Hersubeno Arief: Budi Gunawan, Orang Kuat Baru Indonesia

Sebuah praktik demokrasi out of the box, bahkan diluar nalar pikiran kita semua. Beyond our imagination.

Semua hil yang mustahal ini bisa terwujud berkat peran seorang aktor utama bernama BG.

Fakta itu menunjukkan BG mempunyai otoritas, kekuatan jaringan, kemampuan, sumber daya, dan yang paling penting: Dipercaya. Baik oleh kubu Jokowi, khususnya Megawati maupun kubu Prabowo.

Tangannya menjangkau jauh ke dalam partai politik, dan pengambil keputusan di dua kubu yang berseteru. Dua kekuatan yang dalam setahun terakhir saling bertentangan secara diametral. Dua kubu yang membelah Indonesia menjadi cebong dan kampret.

Dengan perannya itu, kita tidak perlu kaget bila dalam beberapa tahun ke depan BG akan memegang posisi penting dan memainkan peran yang lebih besar dalam pemerintahan Jokowi.

Dia akan menggantikan peran-peran tokoh yang selama ini mendominasi pentas politik nasional seperti Luhut Panjaitan. Menjadi orang kepercayaan dan tangan kanan Jokowi.

Perannya bahkan akan lebih kuat, mengingat kedekatannya dengan Megawati. Melalui PDIP Megawati adalah pemegang saham terbesar pemerintahan Jokowi.

Tidak terduga

Barangkali banyak yang tidak menduga, BG akan mencapai posisi sentral seperti sekarang.

Karirnya nyaris habis ketika dia ditetapkan sebagai tersangka korupsi oleh Komisi Pemberantasan Korupsi (KPK) pada awal masa jabatan Jokowi (2015). Saat itu Jokowi sudah menominasikannya sebagai Kapolri dan DPR menyetujuinya.

Jokowi ternyata menolak melantik BG ketika dia berhasil memenangkan gugatan pra peradilan atas KPK. Dia kemudian harus “menyingkir” menjadi Kepala BIN. Jabatan sebagai Kapolri akhirnya diberikan kepada juniornya Tito Karnavian.

Dengan peran baru sebagai Kepala BIN, BG lebih banyak bekerja di balik layar. Justru dengan posisinya itu dia bisa lebih banyak melakukan kerja-kerja politik, lepas dari sorotan publik. Sebuah peran yang tak mungkin dia jalankan bila menduduki posisi Kapolri.
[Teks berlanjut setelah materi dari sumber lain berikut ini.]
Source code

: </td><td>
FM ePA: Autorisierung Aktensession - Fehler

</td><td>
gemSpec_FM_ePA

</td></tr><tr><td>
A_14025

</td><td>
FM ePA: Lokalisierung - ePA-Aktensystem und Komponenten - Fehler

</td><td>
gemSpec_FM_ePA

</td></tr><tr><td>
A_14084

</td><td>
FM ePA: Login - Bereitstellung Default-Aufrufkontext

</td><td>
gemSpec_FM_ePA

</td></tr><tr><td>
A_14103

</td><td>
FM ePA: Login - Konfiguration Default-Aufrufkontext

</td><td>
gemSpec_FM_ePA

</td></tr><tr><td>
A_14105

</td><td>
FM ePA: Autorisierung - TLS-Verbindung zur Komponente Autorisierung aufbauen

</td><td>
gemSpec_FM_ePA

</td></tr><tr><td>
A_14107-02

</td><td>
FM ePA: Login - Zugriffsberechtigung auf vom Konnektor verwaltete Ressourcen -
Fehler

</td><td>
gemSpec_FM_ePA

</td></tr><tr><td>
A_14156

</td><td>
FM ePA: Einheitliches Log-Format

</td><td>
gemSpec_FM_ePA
Hubungannya yang sangat dekat dengan Ketua Umum PDIP Megawati, membuat BG punya akses dan peran istimewa di dunia politik.

Bagaimanapun PDIP adalah partai terbesar. Partai pemenang pemilu. Jokowi, seorang kadernya, seorang petugas partai menjadi presiden. Jadi Megawati menjadi semacam ‘Godmother’. Pemegang kekuasaan sesungguhnya secara informal dan secara organisasi berada di atas Jokowi.

Sebagai mantan ajudan ketika Megawati menjadi presiden, kini peran BG berubah menjadi seorang “partner.” Peran yang melengkapi dan mengisi kekosongan yang dulu diperankan oleh suami Megawati, almarhum Taufik Kiemas (TK).

Semasa Kakak TK —begitu dia biasa dipanggl kalangan dekatnya—masih hidup, dia menjadi semacam jembatan politik bagi Megawati.

Dia bisa mempertemukan berbagai kekuatan yang berseberangan, duduk dalam satu meja. Termasuk tokoh-tokoh Islam yang sering berposisi diametral dengan PDIP dan Megawati.

Latar belakang TK sebagai anak tokoh Masjumi di Palembang, membuatnya tidak kesulitan menembus sekat-sekat itu.

Megawati tampaknya sudah menemukan partner baru. Partner menjalankan peran yang dimainkan TK di masa lalu.

Dilihat dari usia BG (60 th), jauh lebih muda dibanding Megawati (72 th), dia bukan hanya berperan sebagai partner, tapi juga bisa menjadi salah satu kader penerus kekuasaannya.

Kemunculan BG di publik dan momen-momen politik penting, bisa dilihat sebagai tahap awal pengenalannya (brand awareness) kepada publik pemilih Indonesia.

Jika BG dipersiapkan sebagai the next leader (2024), dia tidak boleh terus berada di dunia remang-remang. Dunia intelijen di balik layar. Dia harus lebih sering tampil di muka publik.

Dalam marketing politik dikenal rumus baku: Popularitas, disukai (likeness) dan elektabilitas. Kalau mau terpilih haruslah populer terlebih dahulu, dan kemudian disukai publik.

Peta dunia persilatan politik Indonesia bakal tambah seru dan menarik. Kita sudah bisa membayangkan serunya persaingan Pilpres 2024 sejak dari sekarang.